══ RECORDS FOR THIS TASK ══
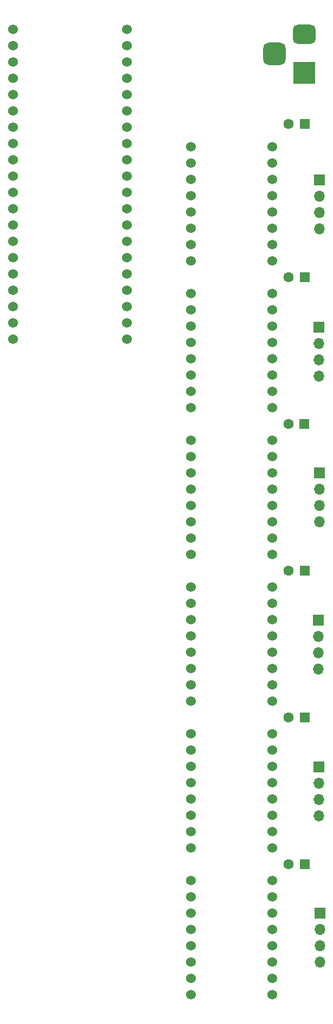
<source format=gbs>
G04 #@! TF.GenerationSoftware,KiCad,Pcbnew,(6.0.7)*
G04 #@! TF.CreationDate,2023-02-18T18:42:52+09:00*
G04 #@! TF.ProjectId,driver,64726976-6572-42e6-9b69-6361645f7063,rev?*
G04 #@! TF.SameCoordinates,Original*
G04 #@! TF.FileFunction,Soldermask,Bot*
G04 #@! TF.FilePolarity,Negative*
%FSLAX46Y46*%
G04 Gerber Fmt 4.6, Leading zero omitted, Abs format (unit mm)*
G04 Created by KiCad (PCBNEW (6.0.7)) date 2023-02-18 18:42:52*
%MOMM*%
%LPD*%
G01*
G04 APERTURE LIST*
G04 Aperture macros list*
%AMRoundRect*
0 Rectangle with rounded corners*
0 $1 Rounding radius*
0 $2 $3 $4 $5 $6 $7 $8 $9 X,Y pos of 4 corners*
0 Add a 4 corners polygon primitive as box body*
4,1,4,$2,$3,$4,$5,$6,$7,$8,$9,$2,$3,0*
0 Add four circle primitives for the rounded corners*
1,1,$1+$1,$2,$3*
1,1,$1+$1,$4,$5*
1,1,$1+$1,$6,$7*
1,1,$1+$1,$8,$9*
0 Add four rect primitives between the rounded corners*
20,1,$1+$1,$2,$3,$4,$5,0*
20,1,$1+$1,$4,$5,$6,$7,0*
20,1,$1+$1,$6,$7,$8,$9,0*
20,1,$1+$1,$8,$9,$2,$3,0*%
G04 Aperture macros list end*
%ADD10O,1.700000X1.700000*%
%ADD11R,1.700000X1.700000*%
%ADD12C,1.524000*%
%ADD13R,1.600000X1.600000*%
%ADD14C,1.600000*%
%ADD15R,3.500000X3.500000*%
%ADD16RoundRect,0.750000X-1.000000X0.750000X-1.000000X-0.750000X1.000000X-0.750000X1.000000X0.750000X0*%
%ADD17RoundRect,0.875000X-0.875000X0.875000X-0.875000X-0.875000X0.875000X-0.875000X0.875000X0.875000X0*%
G04 APERTURE END LIST*
D10*
X136850000Y-149945000D03*
X136850000Y-147405000D03*
X136850000Y-144865000D03*
D11*
X136850000Y-142325000D03*
D12*
X116840000Y-137160000D03*
X116840000Y-139700000D03*
X116840000Y-142240000D03*
X116840000Y-144780000D03*
X116840000Y-147320000D03*
X116840000Y-149860000D03*
X116840000Y-152400000D03*
X116840000Y-154940000D03*
X129540000Y-137160000D03*
X129540000Y-139700000D03*
X129540000Y-142240000D03*
X129540000Y-144780000D03*
X129540000Y-147320000D03*
X129540000Y-149860000D03*
X129540000Y-152400000D03*
X129540000Y-154940000D03*
D13*
X134620000Y-157480000D03*
D14*
X132120000Y-157480000D03*
D12*
X116840000Y-45720000D03*
X116840000Y-48260000D03*
X116840000Y-50800000D03*
X116840000Y-53340000D03*
X116840000Y-55880000D03*
X116840000Y-58420000D03*
X116840000Y-60960000D03*
X116840000Y-63500000D03*
X129540000Y-45720000D03*
X129540000Y-48260000D03*
X129540000Y-50800000D03*
X129540000Y-53340000D03*
X129540000Y-55880000D03*
X129540000Y-58420000D03*
X129540000Y-60960000D03*
X129540000Y-63500000D03*
D15*
X134561500Y-34194000D03*
D16*
X134561500Y-28194000D03*
D17*
X129861500Y-31194000D03*
D12*
X116840000Y-160020000D03*
X116840000Y-162560000D03*
X116840000Y-165100000D03*
X116840000Y-167640000D03*
X116840000Y-170180000D03*
X116840000Y-172720000D03*
X116840000Y-175260000D03*
X116840000Y-177800000D03*
X129540000Y-160020000D03*
X129540000Y-162560000D03*
X129540000Y-165100000D03*
X129540000Y-167640000D03*
X129540000Y-170180000D03*
X129540000Y-172720000D03*
X129540000Y-175260000D03*
X129540000Y-177800000D03*
X116840000Y-114300000D03*
X116840000Y-116840000D03*
X116840000Y-119380000D03*
X116840000Y-121920000D03*
X116840000Y-124460000D03*
X116840000Y-127000000D03*
X116840000Y-129540000D03*
X116840000Y-132080000D03*
X129540000Y-114300000D03*
X129540000Y-116840000D03*
X129540000Y-119380000D03*
X129540000Y-121920000D03*
X129540000Y-124460000D03*
X129540000Y-127000000D03*
X129540000Y-129540000D03*
X129540000Y-132080000D03*
X116840000Y-91440000D03*
X116840000Y-93980000D03*
X116840000Y-96520000D03*
X116840000Y-99060000D03*
X116840000Y-101600000D03*
X116840000Y-104140000D03*
X116840000Y-106680000D03*
X116840000Y-109220000D03*
X129540000Y-91440000D03*
X129540000Y-93980000D03*
X129540000Y-96520000D03*
X129540000Y-99060000D03*
X129540000Y-101600000D03*
X129540000Y-104140000D03*
X129540000Y-106680000D03*
X129540000Y-109220000D03*
D13*
X134620000Y-111760000D03*
D14*
X132120000Y-111760000D03*
D13*
X134620000Y-66040000D03*
D14*
X132120000Y-66040000D03*
D13*
X134620000Y-134620000D03*
D14*
X132120000Y-134620000D03*
D12*
X116840000Y-68580000D03*
X116840000Y-71120000D03*
X116840000Y-73660000D03*
X116840000Y-76200000D03*
X116840000Y-78740000D03*
X116840000Y-81280000D03*
X116840000Y-83820000D03*
X116840000Y-86360000D03*
X129540000Y-68580000D03*
X129540000Y-71120000D03*
X129540000Y-73660000D03*
X129540000Y-76200000D03*
X129540000Y-78740000D03*
X129540000Y-81280000D03*
X129540000Y-83820000D03*
X129540000Y-86360000D03*
D13*
X134580000Y-88900000D03*
D14*
X132080000Y-88900000D03*
D12*
X89060400Y-27401000D03*
X89060400Y-29941000D03*
X89060400Y-32481000D03*
X89060400Y-35021000D03*
X89060400Y-37561000D03*
X89060400Y-40101000D03*
X89060400Y-42641000D03*
X89060400Y-45181000D03*
X89060400Y-47721000D03*
X89060400Y-50261000D03*
X89060400Y-52801000D03*
X89060400Y-55341000D03*
X89060400Y-57881000D03*
X89060400Y-60421000D03*
X89060400Y-62961000D03*
X89060400Y-65501000D03*
X89060400Y-68041000D03*
X89060400Y-70581000D03*
X89060400Y-73121000D03*
X89060400Y-75661000D03*
X106840400Y-75661000D03*
X106840400Y-73121000D03*
X106840400Y-70581000D03*
X106840400Y-68041000D03*
X106840400Y-65501000D03*
X106840400Y-62961000D03*
X106840400Y-60421000D03*
X106840400Y-57881000D03*
X106840400Y-55341000D03*
X106840400Y-52801000D03*
X106840400Y-50261000D03*
X106840400Y-47721000D03*
X106840400Y-45181000D03*
X106840400Y-42641000D03*
X106840400Y-40101000D03*
X106840400Y-37561000D03*
X106840400Y-35021000D03*
X106840400Y-32481000D03*
X106840400Y-29941000D03*
X106840400Y-27401000D03*
D13*
X134620000Y-42164000D03*
D14*
X132120000Y-42164000D03*
D11*
X136875000Y-73800000D03*
D10*
X136875000Y-76340000D03*
X136875000Y-78880000D03*
X136875000Y-81420000D03*
D11*
X136800000Y-119450000D03*
D10*
X136800000Y-121990000D03*
X136800000Y-124530000D03*
X136800000Y-127070000D03*
D11*
X136925000Y-50850000D03*
D10*
X136925000Y-53390000D03*
X136925000Y-55930000D03*
X136925000Y-58470000D03*
D11*
X136925000Y-96500000D03*
D10*
X136925000Y-99040000D03*
X136925000Y-101580000D03*
X136925000Y-104120000D03*
D11*
X136975000Y-165125000D03*
D10*
X136975000Y-167665000D03*
X136975000Y-170205000D03*
X136975000Y-172745000D03*
M02*

</source>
═══
§ **EXERCISE**
Restate word for word the entries above, starting at the line with "X129540000Y-68580000D03*" and ending at the line with "X136875000Y-78880000D03*", inclusive, and no others.

§ **EXPECTED OUTPUT**
X129540000Y-68580000D03*
X129540000Y-71120000D03*
X129540000Y-73660000D03*
X129540000Y-76200000D03*
X129540000Y-78740000D03*
X129540000Y-81280000D03*
X129540000Y-83820000D03*
X129540000Y-86360000D03*
D13*
X134580000Y-88900000D03*
D14*
X132080000Y-88900000D03*
D12*
X89060400Y-27401000D03*
X89060400Y-29941000D03*
X89060400Y-32481000D03*
X89060400Y-35021000D03*
X89060400Y-37561000D03*
X89060400Y-40101000D03*
X89060400Y-42641000D03*
X89060400Y-45181000D03*
X89060400Y-47721000D03*
X89060400Y-50261000D03*
X89060400Y-52801000D03*
X89060400Y-55341000D03*
X89060400Y-57881000D03*
X89060400Y-60421000D03*
X89060400Y-62961000D03*
X89060400Y-65501000D03*
X89060400Y-68041000D03*
X89060400Y-70581000D03*
X89060400Y-73121000D03*
X89060400Y-75661000D03*
X106840400Y-75661000D03*
X106840400Y-73121000D03*
X106840400Y-70581000D03*
X106840400Y-68041000D03*
X106840400Y-65501000D03*
X106840400Y-62961000D03*
X106840400Y-60421000D03*
X106840400Y-57881000D03*
X106840400Y-55341000D03*
X106840400Y-52801000D03*
X106840400Y-50261000D03*
X106840400Y-47721000D03*
X106840400Y-45181000D03*
X106840400Y-42641000D03*
X106840400Y-40101000D03*
X106840400Y-37561000D03*
X106840400Y-35021000D03*
X106840400Y-32481000D03*
X106840400Y-29941000D03*
X106840400Y-27401000D03*
D13*
X134620000Y-42164000D03*
D14*
X132120000Y-42164000D03*
D11*
X136875000Y-73800000D03*
D10*
X136875000Y-76340000D03*
X136875000Y-78880000D03*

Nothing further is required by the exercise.